The Faster Access to Specialized Treatments (FAST) Act made its debut on the floor of the US House of Representatives earlier this month. The bill is seeking to extend fast-tracked drug approvals beyond HIV/AIDS and cancer drugs, which already benefit from legislation that have increased investment, shortened timeframes, and decreased burdens of proof for garnering US Food and Drug Administration approval.

The FDA is cautioning patience because in order to accelerate the approval of drugs that treat Parkinson's, Alzheimer's, diabetes, and other diseases, scientifically meaningful clinical endpoints must first be established to ensure that the right safety and efficacy data is be submitted and evaluated. "We agree with the sentiment behind [the FAST Act] but have to avoid inadvertently lowering the efficacy standard," said director of the FDA's Center for Drug Evaluation and Research Janet Woodcock at a Congressional subcommittee hearing on last Thursday (March 8)....

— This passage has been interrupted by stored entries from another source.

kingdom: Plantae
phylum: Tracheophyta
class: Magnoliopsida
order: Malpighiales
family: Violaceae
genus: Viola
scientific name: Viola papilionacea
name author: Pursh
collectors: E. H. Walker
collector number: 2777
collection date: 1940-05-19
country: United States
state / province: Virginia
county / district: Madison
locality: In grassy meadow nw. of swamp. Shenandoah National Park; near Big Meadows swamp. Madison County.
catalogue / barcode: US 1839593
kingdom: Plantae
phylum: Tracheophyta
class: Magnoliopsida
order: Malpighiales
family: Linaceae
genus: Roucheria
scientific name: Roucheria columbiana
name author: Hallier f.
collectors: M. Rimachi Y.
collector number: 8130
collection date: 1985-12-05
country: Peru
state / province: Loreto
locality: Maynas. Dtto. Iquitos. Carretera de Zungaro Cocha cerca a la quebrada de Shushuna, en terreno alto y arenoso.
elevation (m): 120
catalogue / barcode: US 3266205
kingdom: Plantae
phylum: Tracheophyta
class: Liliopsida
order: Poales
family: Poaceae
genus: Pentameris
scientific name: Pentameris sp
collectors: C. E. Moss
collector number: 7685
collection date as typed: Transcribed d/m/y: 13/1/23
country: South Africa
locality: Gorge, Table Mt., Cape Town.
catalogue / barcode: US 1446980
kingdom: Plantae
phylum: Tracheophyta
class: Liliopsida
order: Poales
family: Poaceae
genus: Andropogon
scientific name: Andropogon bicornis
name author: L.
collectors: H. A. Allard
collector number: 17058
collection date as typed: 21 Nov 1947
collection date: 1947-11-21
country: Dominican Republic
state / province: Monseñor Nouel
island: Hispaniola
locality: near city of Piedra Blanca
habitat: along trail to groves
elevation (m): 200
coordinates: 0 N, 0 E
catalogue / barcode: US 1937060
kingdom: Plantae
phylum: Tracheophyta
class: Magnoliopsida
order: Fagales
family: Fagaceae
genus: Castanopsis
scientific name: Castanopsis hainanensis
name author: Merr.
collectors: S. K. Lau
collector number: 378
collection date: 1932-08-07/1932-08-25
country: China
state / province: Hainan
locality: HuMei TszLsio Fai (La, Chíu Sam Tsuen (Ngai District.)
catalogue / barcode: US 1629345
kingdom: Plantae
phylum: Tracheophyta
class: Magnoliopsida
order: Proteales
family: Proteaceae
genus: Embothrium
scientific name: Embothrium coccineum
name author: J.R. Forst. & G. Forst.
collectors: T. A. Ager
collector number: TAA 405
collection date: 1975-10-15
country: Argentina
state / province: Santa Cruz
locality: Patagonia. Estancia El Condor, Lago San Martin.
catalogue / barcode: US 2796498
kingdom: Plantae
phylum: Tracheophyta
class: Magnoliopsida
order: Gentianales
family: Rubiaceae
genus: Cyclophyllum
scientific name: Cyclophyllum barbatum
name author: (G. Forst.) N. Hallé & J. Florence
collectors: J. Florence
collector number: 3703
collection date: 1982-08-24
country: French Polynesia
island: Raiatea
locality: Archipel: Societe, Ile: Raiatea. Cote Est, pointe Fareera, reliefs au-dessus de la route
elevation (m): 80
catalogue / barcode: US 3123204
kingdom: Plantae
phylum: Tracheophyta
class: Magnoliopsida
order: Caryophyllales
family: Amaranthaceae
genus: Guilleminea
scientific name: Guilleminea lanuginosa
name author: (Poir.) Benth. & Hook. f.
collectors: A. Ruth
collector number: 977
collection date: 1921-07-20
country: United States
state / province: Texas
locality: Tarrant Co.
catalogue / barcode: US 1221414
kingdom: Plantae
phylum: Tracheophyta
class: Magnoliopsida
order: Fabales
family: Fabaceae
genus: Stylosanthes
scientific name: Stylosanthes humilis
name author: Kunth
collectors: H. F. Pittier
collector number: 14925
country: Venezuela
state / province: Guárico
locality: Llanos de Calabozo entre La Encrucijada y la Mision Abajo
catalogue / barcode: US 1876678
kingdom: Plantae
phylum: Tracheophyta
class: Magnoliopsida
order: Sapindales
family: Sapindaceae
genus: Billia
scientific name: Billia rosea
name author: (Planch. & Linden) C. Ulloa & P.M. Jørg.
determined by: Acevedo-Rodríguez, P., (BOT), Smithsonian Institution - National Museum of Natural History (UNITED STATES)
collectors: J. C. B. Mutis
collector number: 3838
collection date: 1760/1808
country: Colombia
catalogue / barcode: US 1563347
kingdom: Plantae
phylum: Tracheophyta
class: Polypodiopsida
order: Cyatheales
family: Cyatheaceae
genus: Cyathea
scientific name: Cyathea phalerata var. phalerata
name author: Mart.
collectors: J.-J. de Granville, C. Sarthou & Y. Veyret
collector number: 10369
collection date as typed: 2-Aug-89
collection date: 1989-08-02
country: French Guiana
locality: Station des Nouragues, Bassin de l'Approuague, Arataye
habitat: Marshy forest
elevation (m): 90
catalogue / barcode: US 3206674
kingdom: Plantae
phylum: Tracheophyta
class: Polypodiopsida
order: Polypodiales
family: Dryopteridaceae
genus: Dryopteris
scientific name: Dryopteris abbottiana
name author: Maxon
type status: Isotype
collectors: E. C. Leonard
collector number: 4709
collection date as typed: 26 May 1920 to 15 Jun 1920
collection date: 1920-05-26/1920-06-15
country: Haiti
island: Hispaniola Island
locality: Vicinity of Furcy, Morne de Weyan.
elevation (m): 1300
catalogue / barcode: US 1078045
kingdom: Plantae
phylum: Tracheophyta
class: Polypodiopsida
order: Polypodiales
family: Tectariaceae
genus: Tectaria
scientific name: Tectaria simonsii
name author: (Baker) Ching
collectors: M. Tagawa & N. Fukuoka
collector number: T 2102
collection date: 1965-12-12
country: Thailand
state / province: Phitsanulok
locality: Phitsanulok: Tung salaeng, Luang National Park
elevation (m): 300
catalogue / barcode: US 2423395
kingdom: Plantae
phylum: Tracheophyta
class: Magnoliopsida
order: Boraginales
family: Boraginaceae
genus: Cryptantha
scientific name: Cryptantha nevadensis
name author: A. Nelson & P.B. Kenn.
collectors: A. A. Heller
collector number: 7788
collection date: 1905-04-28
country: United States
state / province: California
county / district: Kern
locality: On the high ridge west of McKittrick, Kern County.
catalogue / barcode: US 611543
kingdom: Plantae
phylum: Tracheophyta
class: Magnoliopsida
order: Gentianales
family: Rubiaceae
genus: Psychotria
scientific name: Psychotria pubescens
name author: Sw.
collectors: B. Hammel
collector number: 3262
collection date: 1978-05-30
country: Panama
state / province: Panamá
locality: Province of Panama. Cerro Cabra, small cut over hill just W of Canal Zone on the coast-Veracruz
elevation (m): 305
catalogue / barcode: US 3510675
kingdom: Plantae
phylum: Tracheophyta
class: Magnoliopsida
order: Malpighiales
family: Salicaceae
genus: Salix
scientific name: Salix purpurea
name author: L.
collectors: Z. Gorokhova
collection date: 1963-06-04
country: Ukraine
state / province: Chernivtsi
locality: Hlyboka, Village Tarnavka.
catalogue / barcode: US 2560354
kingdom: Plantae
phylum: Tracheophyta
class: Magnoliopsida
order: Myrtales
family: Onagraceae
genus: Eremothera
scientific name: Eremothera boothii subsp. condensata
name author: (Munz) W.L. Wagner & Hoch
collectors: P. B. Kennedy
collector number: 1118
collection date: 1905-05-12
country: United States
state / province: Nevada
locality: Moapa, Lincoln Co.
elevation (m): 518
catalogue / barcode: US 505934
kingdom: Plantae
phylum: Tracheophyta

But John Maraganore, CEO of Alnylam Pharmaceuticals, told the same subcommittee that the benefits of the FAST Act could be great when those endpoints are agreed upon and can consistently be measured to demonstrate a reasonable likelihood of clinical benefit. "If the accelerated approval pathway is modernized, and that is reduced to actual practice so people can see it, you can logically expect investors to feel more bullish about investing in biotech," Maraganore told BioCentury. "As a result, I would expect more investment in breakthrough medicines, and more medicines coming into the pipeline that would take advantage of the accelerated or traditional pathways."

The FAST Act will be further debated by the House of Representatives, and the ideas it contains could be absorbed into the Prescription Drug User Fee Act (PDUFA) V, which expires in September and is expected to be reauthorized.